# Request
Copy the items word for word, from their first line through the line that contains "কর্নার’, ঘোষণা স্বাস্থ্যমন্ত্রীর", and stop there.

● ● ●

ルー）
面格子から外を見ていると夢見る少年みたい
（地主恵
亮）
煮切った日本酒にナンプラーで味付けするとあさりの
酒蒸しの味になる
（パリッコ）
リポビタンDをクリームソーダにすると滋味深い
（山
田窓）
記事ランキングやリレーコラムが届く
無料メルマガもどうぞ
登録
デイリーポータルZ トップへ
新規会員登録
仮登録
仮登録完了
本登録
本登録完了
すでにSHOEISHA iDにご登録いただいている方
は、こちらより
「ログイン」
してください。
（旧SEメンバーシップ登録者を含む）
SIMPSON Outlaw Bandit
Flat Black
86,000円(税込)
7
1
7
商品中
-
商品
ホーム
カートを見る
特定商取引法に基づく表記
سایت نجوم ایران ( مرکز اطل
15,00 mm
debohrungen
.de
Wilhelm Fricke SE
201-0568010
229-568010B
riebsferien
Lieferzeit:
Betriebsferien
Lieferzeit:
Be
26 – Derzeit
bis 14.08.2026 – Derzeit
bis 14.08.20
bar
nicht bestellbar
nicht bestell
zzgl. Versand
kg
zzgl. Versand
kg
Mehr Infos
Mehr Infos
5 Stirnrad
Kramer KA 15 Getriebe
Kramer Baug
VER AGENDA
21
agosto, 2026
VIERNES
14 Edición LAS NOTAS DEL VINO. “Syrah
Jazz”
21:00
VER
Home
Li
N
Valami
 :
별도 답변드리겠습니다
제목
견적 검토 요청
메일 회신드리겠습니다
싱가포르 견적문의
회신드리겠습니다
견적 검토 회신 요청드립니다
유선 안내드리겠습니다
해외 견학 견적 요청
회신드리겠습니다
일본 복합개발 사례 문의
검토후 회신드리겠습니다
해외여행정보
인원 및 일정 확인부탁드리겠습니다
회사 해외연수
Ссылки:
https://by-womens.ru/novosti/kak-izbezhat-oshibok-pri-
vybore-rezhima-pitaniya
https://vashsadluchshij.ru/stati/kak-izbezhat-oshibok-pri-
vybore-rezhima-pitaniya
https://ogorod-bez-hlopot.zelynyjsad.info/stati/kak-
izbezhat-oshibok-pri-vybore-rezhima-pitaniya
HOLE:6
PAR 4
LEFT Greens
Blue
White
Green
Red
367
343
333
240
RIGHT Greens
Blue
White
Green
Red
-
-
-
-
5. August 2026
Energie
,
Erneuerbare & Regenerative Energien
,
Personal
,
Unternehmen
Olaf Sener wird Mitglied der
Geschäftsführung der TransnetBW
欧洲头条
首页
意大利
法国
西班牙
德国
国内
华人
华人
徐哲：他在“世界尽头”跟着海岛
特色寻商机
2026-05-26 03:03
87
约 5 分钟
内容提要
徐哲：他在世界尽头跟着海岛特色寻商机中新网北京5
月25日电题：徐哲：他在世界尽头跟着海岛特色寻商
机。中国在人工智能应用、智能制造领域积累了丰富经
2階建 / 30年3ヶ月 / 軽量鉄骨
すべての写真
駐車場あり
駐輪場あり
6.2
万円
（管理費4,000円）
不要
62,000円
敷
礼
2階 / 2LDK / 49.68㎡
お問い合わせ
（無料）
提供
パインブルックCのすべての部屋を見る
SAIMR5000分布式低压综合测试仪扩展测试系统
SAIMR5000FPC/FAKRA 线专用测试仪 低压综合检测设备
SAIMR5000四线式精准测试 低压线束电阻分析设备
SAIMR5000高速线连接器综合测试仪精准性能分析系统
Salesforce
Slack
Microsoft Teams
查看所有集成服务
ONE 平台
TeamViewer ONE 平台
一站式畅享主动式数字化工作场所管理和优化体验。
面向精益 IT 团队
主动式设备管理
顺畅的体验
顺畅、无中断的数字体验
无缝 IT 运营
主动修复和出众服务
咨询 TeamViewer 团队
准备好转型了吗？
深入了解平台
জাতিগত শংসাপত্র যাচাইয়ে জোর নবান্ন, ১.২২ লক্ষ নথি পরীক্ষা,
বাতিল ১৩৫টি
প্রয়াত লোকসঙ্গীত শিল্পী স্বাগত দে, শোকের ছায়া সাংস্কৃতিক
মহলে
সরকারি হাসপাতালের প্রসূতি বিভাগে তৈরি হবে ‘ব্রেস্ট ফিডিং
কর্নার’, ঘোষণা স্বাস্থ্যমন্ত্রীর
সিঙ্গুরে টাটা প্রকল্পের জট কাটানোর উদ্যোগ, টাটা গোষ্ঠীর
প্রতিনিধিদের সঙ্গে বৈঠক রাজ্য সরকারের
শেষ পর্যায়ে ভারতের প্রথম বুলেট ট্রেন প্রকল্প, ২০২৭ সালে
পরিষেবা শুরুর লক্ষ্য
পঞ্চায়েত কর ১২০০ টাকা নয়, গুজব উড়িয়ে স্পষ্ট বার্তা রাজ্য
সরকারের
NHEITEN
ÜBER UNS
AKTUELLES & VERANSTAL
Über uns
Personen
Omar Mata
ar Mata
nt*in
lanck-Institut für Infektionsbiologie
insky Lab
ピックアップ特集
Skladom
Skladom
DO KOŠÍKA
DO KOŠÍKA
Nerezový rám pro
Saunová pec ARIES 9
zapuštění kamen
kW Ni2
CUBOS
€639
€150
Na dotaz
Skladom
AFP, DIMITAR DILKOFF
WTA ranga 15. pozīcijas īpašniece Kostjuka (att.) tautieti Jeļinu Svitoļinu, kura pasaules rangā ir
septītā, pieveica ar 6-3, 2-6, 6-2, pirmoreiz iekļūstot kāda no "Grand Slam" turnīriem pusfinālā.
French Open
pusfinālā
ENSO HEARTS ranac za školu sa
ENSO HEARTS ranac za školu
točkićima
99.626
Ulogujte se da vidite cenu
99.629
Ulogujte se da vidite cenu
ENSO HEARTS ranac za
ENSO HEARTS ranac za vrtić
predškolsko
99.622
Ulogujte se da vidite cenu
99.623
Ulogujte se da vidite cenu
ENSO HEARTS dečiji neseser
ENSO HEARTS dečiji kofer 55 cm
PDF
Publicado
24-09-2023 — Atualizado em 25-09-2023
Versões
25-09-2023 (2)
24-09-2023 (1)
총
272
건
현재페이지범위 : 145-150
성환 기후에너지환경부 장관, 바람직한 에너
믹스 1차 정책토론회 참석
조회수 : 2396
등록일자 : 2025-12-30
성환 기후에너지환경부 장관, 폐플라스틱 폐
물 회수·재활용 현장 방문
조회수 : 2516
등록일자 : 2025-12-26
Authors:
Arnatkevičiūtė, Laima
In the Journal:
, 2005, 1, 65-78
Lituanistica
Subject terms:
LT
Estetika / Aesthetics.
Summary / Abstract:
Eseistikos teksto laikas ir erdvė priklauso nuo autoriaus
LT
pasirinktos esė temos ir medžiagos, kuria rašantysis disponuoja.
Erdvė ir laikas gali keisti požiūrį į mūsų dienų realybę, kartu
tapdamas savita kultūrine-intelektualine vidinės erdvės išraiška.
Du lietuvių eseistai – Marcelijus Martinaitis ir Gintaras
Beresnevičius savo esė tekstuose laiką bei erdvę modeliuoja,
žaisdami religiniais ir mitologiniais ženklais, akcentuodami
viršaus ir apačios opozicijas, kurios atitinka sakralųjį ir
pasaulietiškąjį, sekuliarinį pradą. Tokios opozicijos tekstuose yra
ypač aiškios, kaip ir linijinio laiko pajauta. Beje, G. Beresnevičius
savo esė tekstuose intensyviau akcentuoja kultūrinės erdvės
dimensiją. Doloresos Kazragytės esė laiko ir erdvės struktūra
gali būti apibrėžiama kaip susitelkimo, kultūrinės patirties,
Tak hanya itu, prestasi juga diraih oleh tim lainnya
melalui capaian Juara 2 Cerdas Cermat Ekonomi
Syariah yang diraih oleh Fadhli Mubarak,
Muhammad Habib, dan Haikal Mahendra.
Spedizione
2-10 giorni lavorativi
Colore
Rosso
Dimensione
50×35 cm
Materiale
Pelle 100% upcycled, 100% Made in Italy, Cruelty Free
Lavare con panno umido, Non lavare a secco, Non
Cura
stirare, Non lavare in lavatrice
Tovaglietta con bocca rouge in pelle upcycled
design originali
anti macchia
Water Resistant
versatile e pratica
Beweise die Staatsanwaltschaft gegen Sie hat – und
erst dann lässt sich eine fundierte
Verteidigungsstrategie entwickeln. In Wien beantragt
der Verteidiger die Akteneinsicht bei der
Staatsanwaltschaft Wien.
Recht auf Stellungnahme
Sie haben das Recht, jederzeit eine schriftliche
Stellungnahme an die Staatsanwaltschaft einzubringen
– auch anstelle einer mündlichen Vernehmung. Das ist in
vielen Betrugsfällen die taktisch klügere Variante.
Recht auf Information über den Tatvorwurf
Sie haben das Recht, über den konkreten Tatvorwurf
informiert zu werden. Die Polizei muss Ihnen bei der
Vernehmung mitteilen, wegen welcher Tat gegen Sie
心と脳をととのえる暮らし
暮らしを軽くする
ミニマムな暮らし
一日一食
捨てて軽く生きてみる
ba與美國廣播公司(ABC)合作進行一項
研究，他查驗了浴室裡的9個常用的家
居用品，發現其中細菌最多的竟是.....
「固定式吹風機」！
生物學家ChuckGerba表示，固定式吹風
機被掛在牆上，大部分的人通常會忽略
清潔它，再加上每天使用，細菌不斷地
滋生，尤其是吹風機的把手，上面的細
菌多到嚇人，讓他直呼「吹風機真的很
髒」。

● ● ●

# Output below
ルー）
面格子から外を見ていると夢見る少年みたい
（地主恵
亮）
煮切った日本酒にナンプラーで味付けするとあさりの
酒蒸しの味になる
（パリッコ）
リポビタンDをクリームソーダにすると滋味深い
（山
田窓）
記事ランキングやリレーコラムが届く
無料メルマガもどうぞ
登録
デイリーポータルZ トップへ
新規会員登録
仮登録
仮登録完了
本登録
本登録完了
すでにSHOEISHA iDにご登録いただいている方
は、こちらより
「ログイン」
してください。
（旧SEメンバーシップ登録者を含む）
SIMPSON Outlaw Bandit
Flat Black
86,000円(税込)
7
1
7
商品中
-
商品
ホーム
カートを見る
特定商取引法に基づく表記
سایت نجوم ایران ( مرکز اطل
15,00 mm
debohrungen
.de
Wilhelm Fricke SE
201-0568010
229-568010B
riebsferien
Lieferzeit:
Betriebsferien
Lieferzeit:
Be
26 – Derzeit
bis 14.08.2026 – Derzeit
bis 14.08.20
bar
nicht bestellbar
nicht bestell
zzgl. Versand
kg
zzgl. Versand
kg
Mehr Infos
Mehr Infos
5 Stirnrad
Kramer KA 15 Getriebe
Kramer Baug
VER AGENDA
21
agosto, 2026
VIERNES
14 Edición LAS NOTAS DEL VINO. “Syrah
Jazz”
21:00
VER
Home
Li
N
Valami
 :
별도 답변드리겠습니다
제목
견적 검토 요청
메일 회신드리겠습니다
싱가포르 견적문의
회신드리겠습니다
견적 검토 회신 요청드립니다
유선 안내드리겠습니다
해외 견학 견적 요청
회신드리겠습니다
일본 복합개발 사례 문의
검토후 회신드리겠습니다
해외여행정보
인원 및 일정 확인부탁드리겠습니다
회사 해외연수
Ссылки:
https://by-womens.ru/novosti/kak-izbezhat-oshibok-pri-
vybore-rezhima-pitaniya
https://vashsadluchshij.ru/stati/kak-izbezhat-oshibok-pri-
vybore-rezhima-pitaniya
https://ogorod-bez-hlopot.zelynyjsad.info/stati/kak-
izbezhat-oshibok-pri-vybore-rezhima-pitaniya
HOLE:6
PAR 4
LEFT Greens
Blue
White
Green
Red
367
343
333
240
RIGHT Greens
Blue
White
Green
Red
-
-
-
-
5. August 2026
Energie
,
Erneuerbare & Regenerative Energien
,
Personal
,
Unternehmen
Olaf Sener wird Mitglied der
Geschäftsführung der TransnetBW
欧洲头条
首页
意大利
法国
西班牙
德国
国内
华人
华人
徐哲：他在“世界尽头”跟着海岛
特色寻商机
2026-05-26 03:03
87
约 5 分钟
内容提要
徐哲：他在世界尽头跟着海岛特色寻商机中新网北京5
月25日电题：徐哲：他在世界尽头跟着海岛特色寻商
机。中国在人工智能应用、智能制造领域积累了丰富经
2階建 / 30年3ヶ月 / 軽量鉄骨
すべての写真
駐車場あり
駐輪場あり
6.2
万円
（管理費4,000円）
不要
62,000円
敷
礼
2階 / 2LDK / 49.68㎡
お問い合わせ
（無料）
提供
パインブルックCのすべての部屋を見る
SAIMR5000分布式低压综合测试仪扩展测试系统
SAIMR5000FPC/FAKRA 线专用测试仪 低压综合检测设备
SAIMR5000四线式精准测试 低压线束电阻分析设备
SAIMR5000高速线连接器综合测试仪精准性能分析系统
Salesforce
Slack
Microsoft Teams
查看所有集成服务
ONE 平台
TeamViewer ONE 平台
一站式畅享主动式数字化工作场所管理和优化体验。
面向精益 IT 团队
主动式设备管理
顺畅的体验
顺畅、无中断的数字体验
无缝 IT 运营
主动修复和出众服务
咨询 TeamViewer 团队
准备好转型了吗？
深入了解平台
জাতিগত শংসাপত্র যাচাইয়ে জোর নবান্ন, ১.২২ লক্ষ নথি পরীক্ষা,
বাতিল ১৩৫টি
প্রয়াত লোকসঙ্গীত শিল্পী স্বাগত দে, শোকের ছায়া সাংস্কৃতিক
মহলে
সরকারি হাসপাতালের প্রসূতি বিভাগে তৈরি হবে ‘ব্রেস্ট ফিডিং
কর্নার’, ঘোষণা স্বাস্থ্যমন্ত্রীর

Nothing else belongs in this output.